Exercise:
Rewrite all the records with every "pose" changed to "view" and everything else left as it is. Leave the pictures out.

- - - -

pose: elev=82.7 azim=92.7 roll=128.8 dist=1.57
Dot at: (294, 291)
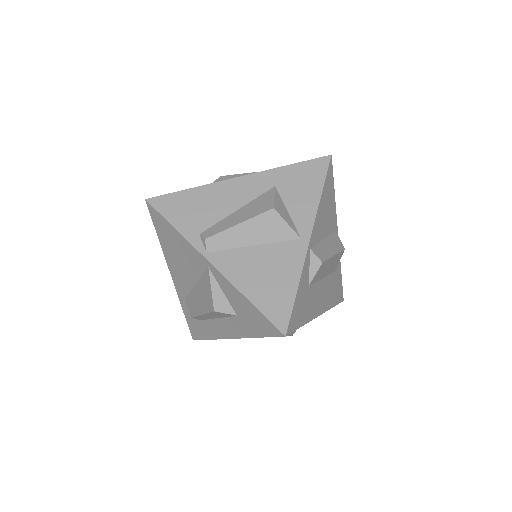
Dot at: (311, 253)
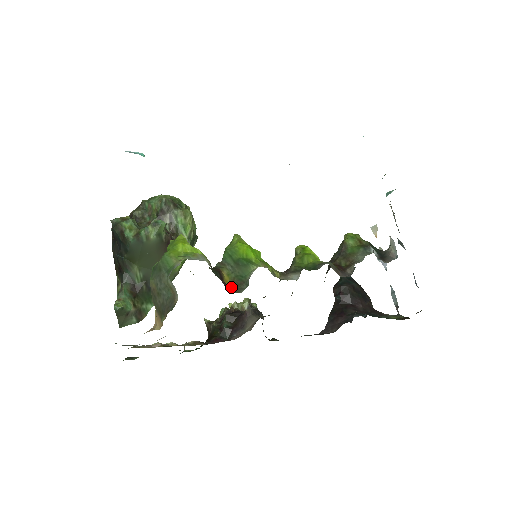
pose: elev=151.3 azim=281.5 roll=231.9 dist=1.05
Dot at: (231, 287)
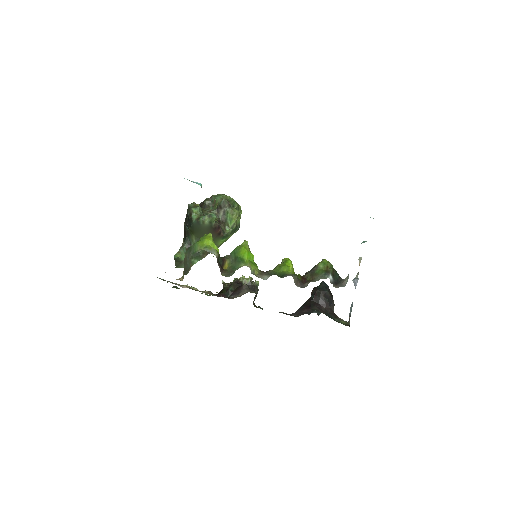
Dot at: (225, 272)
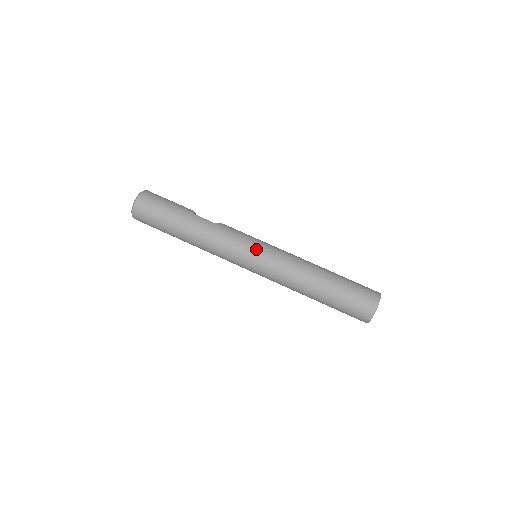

- - - -

Result:
view: elev=82.7 azim=92.7 roll=128.8 dist=1.57
Dot at: (294, 291)
Dot at: (311, 253)
view: elev=151.3 azim=281.5 roll=231.9 dist=1.05
Dot at: (231, 287)
Dot at: (225, 272)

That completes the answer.